China will step up investment in areas including the real estate sector and give a push to wide-ranging economic reforms such as changing the fiscal and pricing systems, the country's powerful economic planning agency has said.
The remarks from the National Development and Reform Commission (NDRC) were a reiteration of existing government policies, Reuters reported.
ANZ Research said in a note to clients: "We are optimistic about China's economic outlook in the remainder of this year, as the growth momentum is picking up while the inflation remains mild.

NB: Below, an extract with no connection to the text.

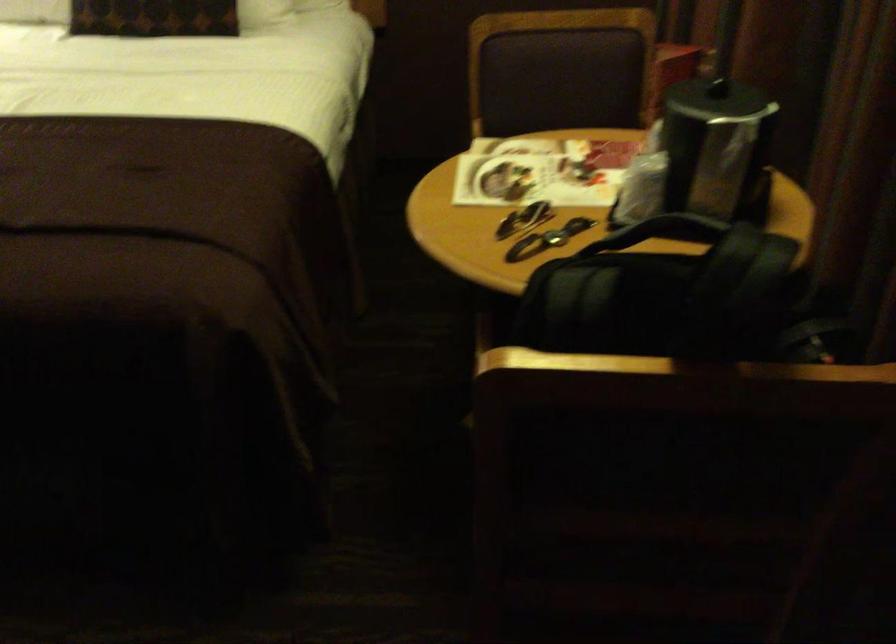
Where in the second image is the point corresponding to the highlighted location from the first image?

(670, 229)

We maintain our forecast that China's economy will achieve the growth target of 7.5% this year."
China's home prices fell further in July 2014 over the previous month, two private surveys showed on 1 August.
Falling prices have discouraged housing construction and purchases, according to Bill Adams, senior international economist at PNC Financial Services.
Prices of new homes in 288 cities fell 0.1% in July from June, the fourth straight drop on a monthly basis, a poll by real estate services firm E-House China Holdings showed.
But home prices in July were still up 4.3% when compared to a year ago.
A separate poll by China Real Estate Index System (CREIS) showed average prices in 100 of the biggest cities fell 0.8% in July from June, the third successive monthly drop.
However, prices were still up 4.7% in July when compared to a year ago, CREIS said.
Realty and Reforms
Weakness in China's property sector posed near-term risks for the economy despite signs of steadying, Markus Rodlauer, deputy director of the IMF's Asia Pacific Department and the fund's mission chief for China, said in July.
Such near-term risks in the economy remained controllable owing to the Communist regime's policy buffers, but Beijing must drive reforms as the current path of growth is unsustainable, Rodlauer added.
The world's second largest economy expanded slightly faster than expected in the second quarter of 2014, at 7.5%, supported by an increase in government stimulus.